=== DATA TO EXAMINE ===
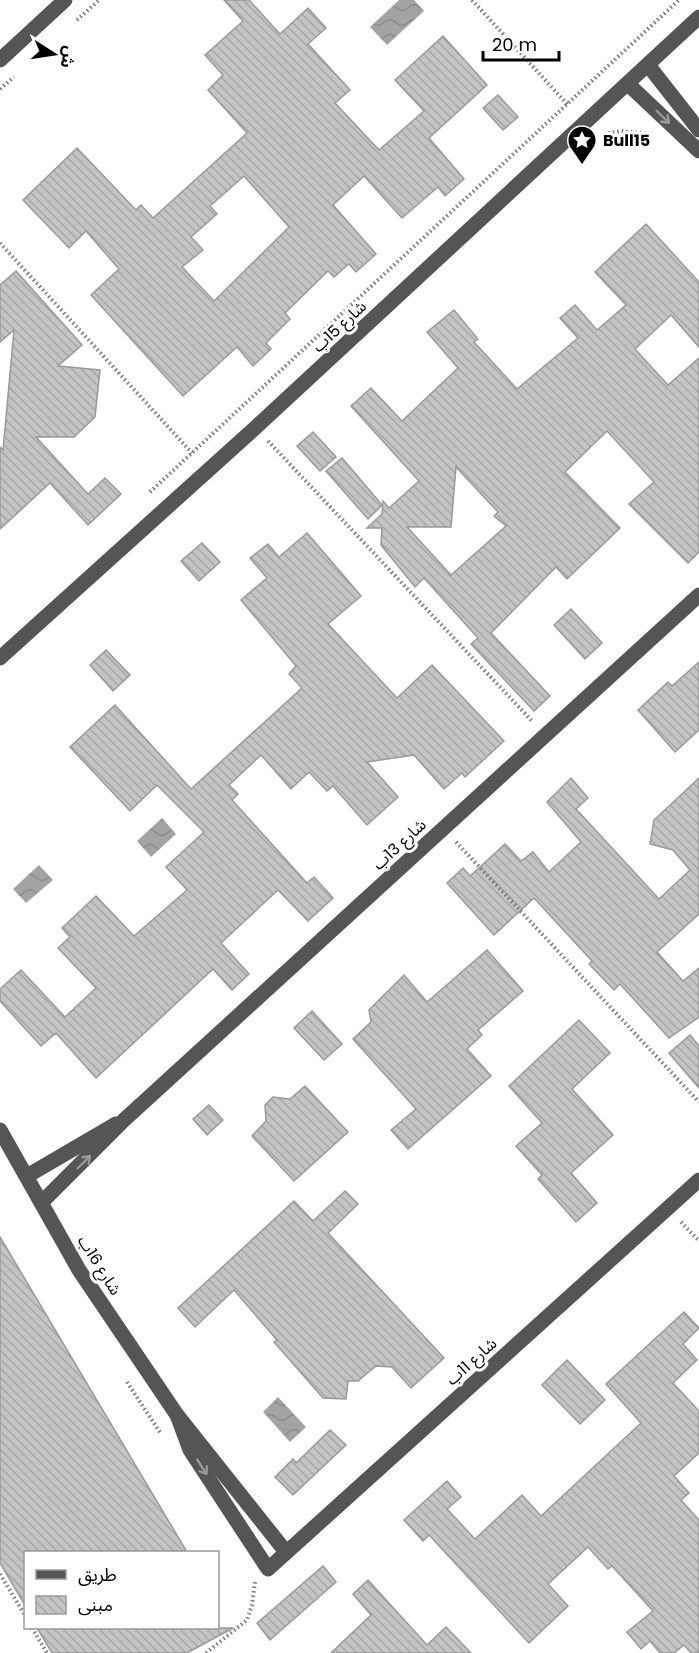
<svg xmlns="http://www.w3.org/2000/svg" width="699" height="1653" viewBox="0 0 699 1653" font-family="Poppins,'Noto Sans Arabic',sans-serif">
	<defs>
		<pattern id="water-waves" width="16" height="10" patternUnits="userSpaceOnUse" patternTransform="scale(1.5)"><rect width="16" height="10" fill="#a3a3a3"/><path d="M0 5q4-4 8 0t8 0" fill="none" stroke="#8b8b8b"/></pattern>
		<pattern id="building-back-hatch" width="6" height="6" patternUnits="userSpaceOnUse" patternTransform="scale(1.5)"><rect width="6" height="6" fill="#c4c4c4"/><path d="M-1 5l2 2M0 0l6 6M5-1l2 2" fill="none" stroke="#a7a7a7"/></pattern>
	</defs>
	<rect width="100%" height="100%" fill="#fff"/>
	<g fill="url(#water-waves)">
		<polygon points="399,0 414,0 424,11 387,45 370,27"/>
		<polygon points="162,818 176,834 151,857 137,841"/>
		<polygon points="39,865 53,880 26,903 13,889"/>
		<polygon points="278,1397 306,1427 290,1442 263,1412"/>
	</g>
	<g fill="url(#building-back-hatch)" stroke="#999" stroke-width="1.5" fill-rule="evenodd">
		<path d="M224,0H249L280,34L308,8L326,28L308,44L350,90L335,103L379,150L424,111L395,80L443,36L487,85L429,138L464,179L445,196L438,187L402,218L364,176L333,205L376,254L356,272L349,264L334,277L328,271L285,313L290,319L266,343L271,349L253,366L237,347L183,396L91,295L119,269L86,231L69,248L23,200L77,148L136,210L141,205L153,218L247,133L208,90L223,75L205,55L243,21ZM244,176L289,227L214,301L182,267L203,250L191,237L217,214L210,206Z"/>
		<polygon points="498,95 518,117 503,130 483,108"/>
		<path d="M646,224L699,282V347L671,315L635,349L668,385L699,358V552L688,563L629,504L654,482L607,431L565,472L620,528L567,579L556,567L491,633L550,696L534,711L471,644L478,638L424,578L415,587L381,545L382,528H367L382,514L383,501L389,508L419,481L351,406L371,388L402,421L458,368L427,332L454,310L478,339L474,342L517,389L578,338L560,318L575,305L597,330L626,305L595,272ZM456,467L498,512L494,516L506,526L451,575L407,527H451Z"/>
		<polygon points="16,271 82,345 58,366 100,370 95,417 74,437 36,437 88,494 105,478 121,494 88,525 50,483 0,529 0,447 3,450 14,330 0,342 0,285"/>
		<polygon points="313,432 336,457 320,471 297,446"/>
		<polygon points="342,458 382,505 368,519 326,471"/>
		<polygon points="307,533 361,596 328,624 397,698 432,665 504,741 465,777 462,773 444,789 414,755 367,762 398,797 367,825 333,786 327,791 309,772 291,789 261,755 229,785 238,794 232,800 307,883 314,877 333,898 308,921 278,890 221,943 249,974 232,990 213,969 96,1078 56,1033 41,1046 0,1001 0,989 21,970 65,1017 96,988 58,948 70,937 62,928 96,896 134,936 187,890 166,867 204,832 157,785 130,811 70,747 115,705 191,789 302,688 289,674 296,666 241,600 267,578 250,558 268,544 279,557"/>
		<polygon points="202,543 220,562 199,581 181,561"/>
		<polygon points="571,609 602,643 585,659 554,625"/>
		<polygon points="106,650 130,675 113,691 90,665"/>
		<polygon points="699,662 699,730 675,752 638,710 668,682 672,686"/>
		<polygon points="571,778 588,798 576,809 659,899 690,870 673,850 650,844 654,820 699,778 699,914 657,952 683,981 699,968 699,1017 669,1038 620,984 614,990 589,964 592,961 534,898 494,935 447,883 463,868 470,876 505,844 521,861 533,852 549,872 581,842 547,802"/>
		<polygon points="487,950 523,991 478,1030 482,1035 467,1049 491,1076 408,1149 391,1130 416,1109 353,1039 371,1022 369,1010 404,975 427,1002"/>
		<polygon points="312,1011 342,1044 324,1060 294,1028"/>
		<polygon points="579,1020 610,1053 572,1089 613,1135 571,1173 597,1203 576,1222 538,1179 542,1175 516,1146 542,1123 509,1086"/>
		<polygon points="690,1035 699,1046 699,1088 669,1053"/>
		<polygon points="305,1086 348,1132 294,1181 252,1136 266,1121 265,1105 273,1097 290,1099"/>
		<polygon points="209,1105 223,1120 207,1135 193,1119"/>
		<polygon points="345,1191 358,1204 328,1233 444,1358 411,1388 392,1367 376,1366 358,1381 348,1381 346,1399 323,1398 274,1342 277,1340 234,1290 195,1327 178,1308 294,1201 313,1221"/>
		<polygon points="0,1237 187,1552 26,1552 26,1607 0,1563"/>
		<polygon points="684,1312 699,1328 683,1344 697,1360 673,1383 699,1411 699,1453 674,1476 689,1493 681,1500 699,1520 699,1653 691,1653 684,1645 674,1653 660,1653 650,1641 641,1649 627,1632 653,1611 612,1566 608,1569 588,1547 548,1584 568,1606 529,1643 429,1535 423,1541 404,1520 447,1481 461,1497 447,1509 475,1539 522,1495 541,1516 641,1423 606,1384"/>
		<polygon points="567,1360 605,1400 580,1424 542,1385"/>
		<polygon points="330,1430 346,1445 293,1495 275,1477 293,1459 296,1463"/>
		<polygon points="323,1566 336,1582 270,1640 257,1623"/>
		<polygon points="368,1580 427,1645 446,1627 471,1653 331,1653 371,1615 353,1594"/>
		<polygon points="37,1628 233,1628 187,1653 52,1653"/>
	</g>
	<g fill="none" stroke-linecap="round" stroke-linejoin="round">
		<g stroke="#777" stroke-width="4" stroke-dasharray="1.5 3" stroke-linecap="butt">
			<polyline points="472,0 568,105"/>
			<polyline points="77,20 99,0"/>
			<polyline points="0,89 14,77"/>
			<polyline points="604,134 621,131 650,134"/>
			<polyline points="0,243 192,453"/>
			<polyline points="268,441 533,722"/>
			<polyline points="150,492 679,0"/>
			<polyline points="456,842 699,1102"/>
			<polyline points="681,1222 699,1241"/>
			<polyline points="127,1382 161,1434"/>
			<polyline points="0,1574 26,1617"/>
			<polyline points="32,1628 47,1653"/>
			<polyline points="206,1653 247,1620 252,1605 255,1582"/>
		</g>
		<g stroke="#555" stroke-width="15">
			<polyline points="0,60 65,0"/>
			<polyline points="648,65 699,130"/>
			<polyline points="628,84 699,151"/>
			<polyline points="0,658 255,428 699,17"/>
			<polyline points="0,1130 79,1270 177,1415 286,1552"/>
			<polyline points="27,1176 116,1124"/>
			<polyline points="42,1202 124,1120 699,595"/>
			<polyline points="177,1415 190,1450 268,1569 699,1180"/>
		</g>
	</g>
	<defs><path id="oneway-shaft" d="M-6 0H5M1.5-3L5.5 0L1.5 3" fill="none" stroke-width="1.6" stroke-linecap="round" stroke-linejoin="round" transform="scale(1.5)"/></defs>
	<g stroke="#999">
		<use href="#oneway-shaft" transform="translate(663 117) rotate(44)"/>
		<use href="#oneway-shaft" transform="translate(84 1162) rotate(-44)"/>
		<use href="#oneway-shaft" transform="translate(202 1467) rotate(57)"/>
	</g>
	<defs>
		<g id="sight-pin" transform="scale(1.5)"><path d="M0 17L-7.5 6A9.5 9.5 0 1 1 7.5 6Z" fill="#000" stroke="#fff"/><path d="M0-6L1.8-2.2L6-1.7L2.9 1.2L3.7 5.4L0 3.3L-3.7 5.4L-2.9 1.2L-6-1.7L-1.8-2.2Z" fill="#fff"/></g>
	</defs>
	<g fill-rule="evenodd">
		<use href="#sight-pin" x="582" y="140"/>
	</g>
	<g text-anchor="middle" stroke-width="6" stroke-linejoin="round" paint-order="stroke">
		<g font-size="16" font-weight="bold" fill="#000" stroke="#fff" text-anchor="start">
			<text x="603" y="146">Bull15</text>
		</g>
		<g font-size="16" fill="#000" stroke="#fff">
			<text transform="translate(339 326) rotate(-43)" y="6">شارع 15ب</text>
			<text transform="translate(399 844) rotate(-43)" y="6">شارع 13ب</text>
			<text transform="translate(100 1265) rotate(58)" y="6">شارع 16ب</text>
			<text transform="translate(471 1361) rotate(-42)" y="6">شارع 11ب</text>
		</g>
	</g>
	<rect x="24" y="1551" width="195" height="78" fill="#ffffff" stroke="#999999" stroke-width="1.5"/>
	<rect x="36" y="1570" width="30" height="9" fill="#555555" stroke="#999999" stroke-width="1.5"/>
	<text x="78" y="1581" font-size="18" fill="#000000">طريق</text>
	<rect x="36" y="1596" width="30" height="18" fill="url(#building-back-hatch)" stroke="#999999" stroke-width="1.5"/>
	<text x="78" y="1611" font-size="18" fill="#000000">مبنى</text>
	<g transform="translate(54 54) rotate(102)" stroke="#ffffff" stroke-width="4.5" paint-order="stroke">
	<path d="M0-4.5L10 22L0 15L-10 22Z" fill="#000000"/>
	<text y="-9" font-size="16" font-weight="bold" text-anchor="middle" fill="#000000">ش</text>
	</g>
	<path d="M483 51v9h76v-9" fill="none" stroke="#000000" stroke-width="3"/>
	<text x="492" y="51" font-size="18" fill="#000000" stroke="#ffffff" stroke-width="4.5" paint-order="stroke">20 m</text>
</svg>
===
(WHAT IS EXPECTED):
Go through the lines above and count those with the string "anchor". Reply with the count and nothing more.

(ANSWER TO THIS EXERCISE):
3